• _Records excerpted from a collection_
-- Opening Marker --
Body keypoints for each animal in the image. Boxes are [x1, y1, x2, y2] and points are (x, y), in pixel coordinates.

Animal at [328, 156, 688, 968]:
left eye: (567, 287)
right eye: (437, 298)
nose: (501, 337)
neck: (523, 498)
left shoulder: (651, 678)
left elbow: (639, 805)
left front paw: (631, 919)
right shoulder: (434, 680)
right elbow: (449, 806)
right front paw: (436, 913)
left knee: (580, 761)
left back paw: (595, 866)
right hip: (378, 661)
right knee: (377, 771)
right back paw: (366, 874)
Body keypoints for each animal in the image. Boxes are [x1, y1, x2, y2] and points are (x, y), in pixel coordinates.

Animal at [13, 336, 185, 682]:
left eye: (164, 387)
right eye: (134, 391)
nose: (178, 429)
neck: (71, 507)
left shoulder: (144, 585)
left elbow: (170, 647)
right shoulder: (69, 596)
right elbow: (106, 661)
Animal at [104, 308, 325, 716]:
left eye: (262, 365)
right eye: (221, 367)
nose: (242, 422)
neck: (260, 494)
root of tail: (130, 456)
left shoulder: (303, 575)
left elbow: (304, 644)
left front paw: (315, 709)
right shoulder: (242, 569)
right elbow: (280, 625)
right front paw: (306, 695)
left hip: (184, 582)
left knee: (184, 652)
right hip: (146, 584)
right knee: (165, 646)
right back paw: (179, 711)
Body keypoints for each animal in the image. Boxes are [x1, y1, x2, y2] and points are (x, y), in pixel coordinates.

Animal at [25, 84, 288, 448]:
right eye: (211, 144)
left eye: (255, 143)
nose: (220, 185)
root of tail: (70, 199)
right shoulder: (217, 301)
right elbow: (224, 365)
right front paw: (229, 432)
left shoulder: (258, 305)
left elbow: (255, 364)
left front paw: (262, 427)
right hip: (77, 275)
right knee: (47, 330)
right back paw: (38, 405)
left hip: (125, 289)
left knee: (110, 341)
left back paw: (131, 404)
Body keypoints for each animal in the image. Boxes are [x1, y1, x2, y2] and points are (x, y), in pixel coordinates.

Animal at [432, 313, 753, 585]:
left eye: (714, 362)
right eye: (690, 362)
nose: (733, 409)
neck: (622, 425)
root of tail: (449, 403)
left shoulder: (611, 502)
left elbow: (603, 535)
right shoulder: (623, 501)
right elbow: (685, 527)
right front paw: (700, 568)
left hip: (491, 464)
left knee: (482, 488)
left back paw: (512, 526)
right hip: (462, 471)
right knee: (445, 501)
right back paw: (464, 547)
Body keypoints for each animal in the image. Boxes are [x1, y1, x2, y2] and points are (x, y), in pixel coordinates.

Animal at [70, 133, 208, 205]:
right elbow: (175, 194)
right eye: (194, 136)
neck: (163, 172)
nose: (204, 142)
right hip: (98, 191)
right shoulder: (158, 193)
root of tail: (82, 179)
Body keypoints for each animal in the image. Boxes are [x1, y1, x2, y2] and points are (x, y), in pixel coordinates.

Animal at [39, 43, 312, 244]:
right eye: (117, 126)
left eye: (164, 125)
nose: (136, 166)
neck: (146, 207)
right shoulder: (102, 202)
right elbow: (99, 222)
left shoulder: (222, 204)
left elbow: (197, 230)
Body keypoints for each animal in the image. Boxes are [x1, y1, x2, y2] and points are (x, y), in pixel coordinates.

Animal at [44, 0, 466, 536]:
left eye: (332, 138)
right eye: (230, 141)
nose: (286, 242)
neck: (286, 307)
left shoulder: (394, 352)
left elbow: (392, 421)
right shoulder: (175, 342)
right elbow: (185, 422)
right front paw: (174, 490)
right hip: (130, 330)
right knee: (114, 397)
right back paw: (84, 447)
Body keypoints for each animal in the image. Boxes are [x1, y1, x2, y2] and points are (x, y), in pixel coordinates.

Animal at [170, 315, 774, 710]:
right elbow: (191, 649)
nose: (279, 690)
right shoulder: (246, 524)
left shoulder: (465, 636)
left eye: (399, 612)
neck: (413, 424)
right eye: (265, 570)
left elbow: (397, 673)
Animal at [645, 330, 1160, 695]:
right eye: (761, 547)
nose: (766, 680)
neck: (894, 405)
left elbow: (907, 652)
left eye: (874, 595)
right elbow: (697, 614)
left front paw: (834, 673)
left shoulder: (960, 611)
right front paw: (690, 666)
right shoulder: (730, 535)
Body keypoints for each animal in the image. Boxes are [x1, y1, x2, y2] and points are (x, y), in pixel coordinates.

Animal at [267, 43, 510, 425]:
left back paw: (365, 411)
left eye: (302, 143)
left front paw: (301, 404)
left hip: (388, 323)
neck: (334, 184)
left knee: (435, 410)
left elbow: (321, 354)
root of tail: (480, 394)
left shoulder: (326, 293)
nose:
-- Closing Marker --
• _What to produce_
Each entry should be duplicated exactly as it was given.

• _Solved exercise_
Body keypoints for each animal in the image. Boxes are [x1, y1, x2, y2] and points are (x, y), in pixel coordinates.

Animal at [328, 156, 688, 968]:
left eye: (567, 287)
right eye: (437, 298)
nose: (501, 337)
neck: (523, 498)
left shoulder: (651, 678)
left elbow: (639, 805)
left front paw: (631, 919)
right shoulder: (434, 680)
right elbow: (449, 806)
right front paw: (436, 913)
left knee: (580, 761)
left back paw: (595, 866)
right hip: (378, 661)
right knee: (377, 771)
right back paw: (366, 874)
Body keypoints for each animal in the image. Boxes are [x1, y1, x2, y2] and points are (x, y), in pixel coordinates.

Animal at [13, 336, 185, 682]:
left eye: (164, 387)
right eye: (134, 391)
nose: (178, 429)
neck: (71, 507)
left shoulder: (144, 585)
left elbow: (170, 647)
right shoulder: (69, 596)
right elbow: (106, 661)
Animal at [104, 308, 325, 716]:
left eye: (262, 365)
right eye: (221, 367)
nose: (242, 422)
neck: (260, 494)
root of tail: (130, 456)
left shoulder: (303, 575)
left elbow: (304, 644)
left front paw: (315, 709)
right shoulder: (242, 569)
right elbow: (280, 625)
right front paw: (306, 695)
left hip: (184, 582)
left knee: (184, 652)
right hip: (146, 584)
right knee: (165, 646)
right back paw: (179, 711)
Body keypoints for each animal in the image. Boxes are [x1, y1, x2, y2] and points are (x, y), in pixel coordinates.

Animal at [25, 84, 288, 448]:
right eye: (211, 144)
left eye: (255, 143)
nose: (220, 185)
root of tail: (70, 199)
right shoulder: (217, 301)
right elbow: (224, 365)
right front paw: (229, 432)
left shoulder: (258, 305)
left elbow: (255, 364)
left front paw: (262, 427)
right hip: (77, 275)
right knee: (47, 330)
right back paw: (38, 405)
left hip: (125, 289)
left knee: (110, 341)
left back paw: (131, 404)
Body keypoints for each animal in the image. Boxes are [x1, y1, x2, y2] and points are (x, y), in pixel coordinates.

Animal at [432, 313, 753, 585]:
left eye: (714, 362)
right eye: (690, 362)
nose: (733, 409)
neck: (622, 425)
root of tail: (449, 403)
left shoulder: (611, 502)
left elbow: (603, 535)
right shoulder: (623, 501)
right elbow: (685, 527)
right front paw: (700, 568)
left hip: (491, 464)
left knee: (482, 488)
left back paw: (512, 526)
right hip: (462, 471)
right knee: (445, 501)
right back paw: (464, 547)
Body keypoints for each animal in the image. Boxes are [x1, y1, x2, y2] and points are (x, y), in pixel coordinates.

Animal at [70, 133, 208, 205]:
right elbow: (175, 194)
right eye: (194, 136)
neck: (163, 172)
nose: (204, 142)
right hip: (98, 191)
right shoulder: (158, 193)
root of tail: (82, 179)
Body keypoints for each animal in the image. Boxes are [x1, y1, x2, y2] and points are (x, y), in pixel coordinates.

Animal at [39, 43, 312, 244]:
right eye: (117, 126)
left eye: (164, 125)
nose: (136, 166)
neck: (146, 207)
right shoulder: (102, 202)
right elbow: (99, 222)
left shoulder: (222, 204)
left elbow: (197, 230)
Body keypoints for each animal in the image. Boxes are [x1, y1, x2, y2] and points are (x, y), in pixel coordinates.

Animal at [44, 0, 466, 536]:
left eye: (332, 138)
right eye: (230, 141)
nose: (286, 242)
neck: (286, 307)
left shoulder: (394, 352)
left elbow: (392, 421)
right shoulder: (175, 342)
right elbow: (185, 422)
right front paw: (174, 490)
right hip: (130, 330)
right knee: (114, 397)
right back paw: (84, 447)
Body keypoints for each animal in the image. Boxes are [x1, y1, x2, y2] and points are (x, y), in pixel coordinates.

Animal at [170, 315, 774, 710]:
right elbow: (191, 649)
nose: (279, 690)
right shoulder: (246, 524)
left shoulder: (465, 636)
left eye: (399, 612)
neck: (413, 424)
right eye: (265, 570)
left elbow: (397, 673)
Animal at [645, 330, 1160, 695]:
right eye: (761, 547)
nose: (766, 680)
neck: (894, 405)
left elbow: (907, 652)
left eye: (874, 595)
right elbow: (697, 614)
left front paw: (834, 673)
left shoulder: (960, 611)
right front paw: (690, 666)
right shoulder: (730, 535)
Body keypoints for each animal in the image. Boxes are [x1, y1, x2, y2] and points are (x, y), in pixel coordinates.

Animal at [267, 43, 510, 425]:
left back paw: (365, 411)
left eye: (302, 143)
left front paw: (301, 404)
left hip: (388, 323)
neck: (334, 184)
left knee: (435, 410)
left elbow: (321, 354)
root of tail: (480, 394)
left shoulder: (326, 293)
nose:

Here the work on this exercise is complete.